3c). In fact, the disease-specific survival was worse, but this is likely attributable to the fact that more radical procedures were performed in cases with advanced disease.
Because of the lack of prospective data, the role of lymph node assessment has been controversial in the past and only 52.9% of women with non-metastatic VuM and 42.9% of women with non-metastatic VaM in the SEER-18 population did undergo a lymphadenectomy or a sentinel-node biopsy. In this study, however, the lymph node status was the most important independent predictor of survival and lymph node involvement was consistently associated with prognosis in previous prospective and retrospective analyses [
9‐
12]. The EORTC 18071, Checkmate-238, and Keynote-054 studies have shown improved survival in surgically resected stage III melanoma treated with adjuvant checkpoint inhibitors. Therefore, ipilimumab, nivolumab, and pembrolizumab have recently been approved for adjuvant treatment [
27‐
29]. This underlines the need for all women with malignant melanoma of the female genital tract > 1 mm depth of invasion to undergo sentinel-node biopsy [
3]. In thin melanomas ≤ 1 mm, other risk features including mitotic rate should be evaluated and a sentinel-node biopsy may be offered in those with higher risk features [
3]. In the MSLT-II trial, immediate completion lymph-node dissection did not increase melanoma-specific survival among patients with sentinel-node metastases and can therefore be omitted [
30]. Although the above-mentioned study protocols allowed inclusion of mucosal and vulvovaginal melanoma, the results have not been separately analyzed or reported.
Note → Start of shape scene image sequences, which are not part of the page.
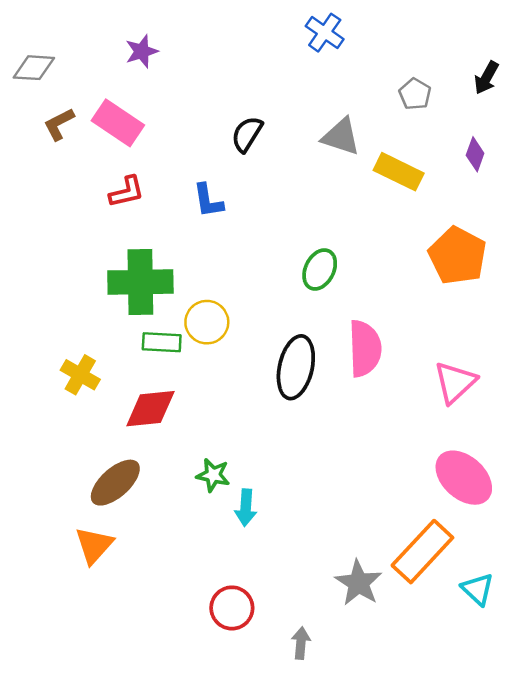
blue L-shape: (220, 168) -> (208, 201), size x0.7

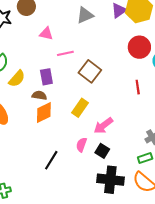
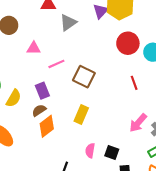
brown semicircle: (39, 95) -> (39, 110), turned -32
pink arrow: (103, 126) -> (138, 123), moved

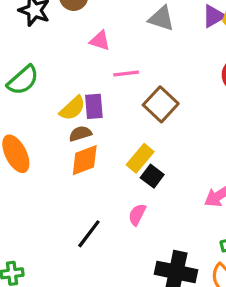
gray triangle: (68, 23) -> (161, 18), turned 36
yellow semicircle: (14, 98) -> (73, 108), moved
black square: (112, 152) -> (152, 176), moved

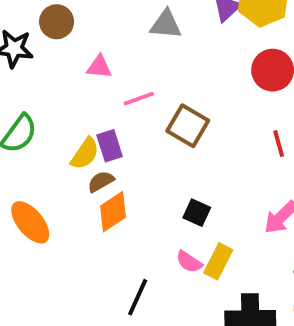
yellow rectangle: (140, 158) -> (218, 261), moved
pink semicircle: (137, 215) -> (189, 262), turned -70

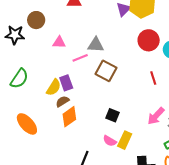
gray triangle: (166, 24) -> (96, 45), moved

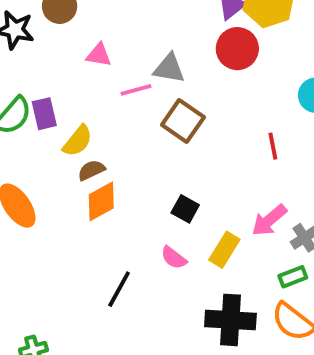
red circle: (149, 40) -> (237, 49), moved
purple rectangle: (66, 83) -> (44, 114), moved
yellow rectangle: (125, 140) -> (224, 250), moved

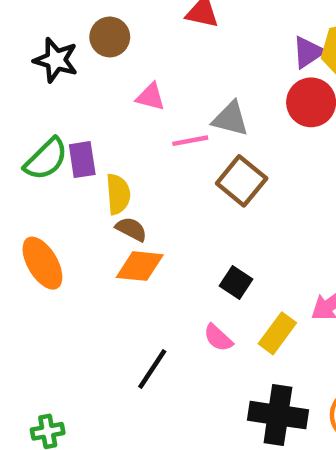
yellow semicircle: (78, 141) -> (118, 194), turned -48
brown semicircle: (91, 170) -> (131, 229), turned 48
orange diamond: (101, 201) -> (140, 266), turned 30

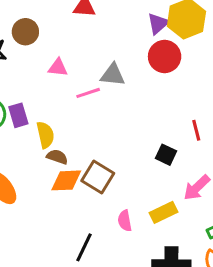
brown square: (242, 181) -> (98, 177), moved
black square: (236, 283) -> (166, 155), moved
yellow rectangle: (277, 333) -> (163, 212), turned 36
pink semicircle: (218, 338) -> (125, 221), turned 45

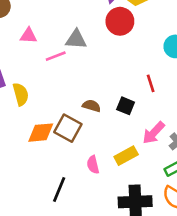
brown semicircle: (57, 157) -> (92, 106), moved

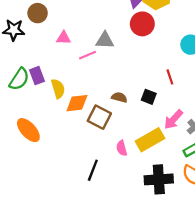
orange diamond: (41, 133) -> (77, 103), moved
yellow rectangle: (126, 156) -> (150, 140), size x1.4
However, preliminary data from pooled subgroup analyses from several randomized clinical trials on cytotoxic T-lymphocyte-associated antigen-4 (CTLA-4) and programmed death-ligand 1 (PD-L1) inhibitors indicate similar survival improvements compared to cutaneous melanoma albeit to a lesser extent [
21].
5 Strengths and Limitations
This study investigates a large series of well-described cases of VuM and VaM and is representative of the North American population. Because of the rarity of female genital melanomas, prospective data are scarce. Similarly, previously published retrospective single-center experiences have been limited by the small number precluding firm conclusions. The study is, however, limited by its retrospective design and the use of registry data, which do not allow confirmation and preclude central pathology review. In addition, margin status of the surgical specimens was not available, limiting firm conclusions regarding the extent of surgery. Information on chemotherapy and radiation is limited in the SEER database and has therefore not been included in this study.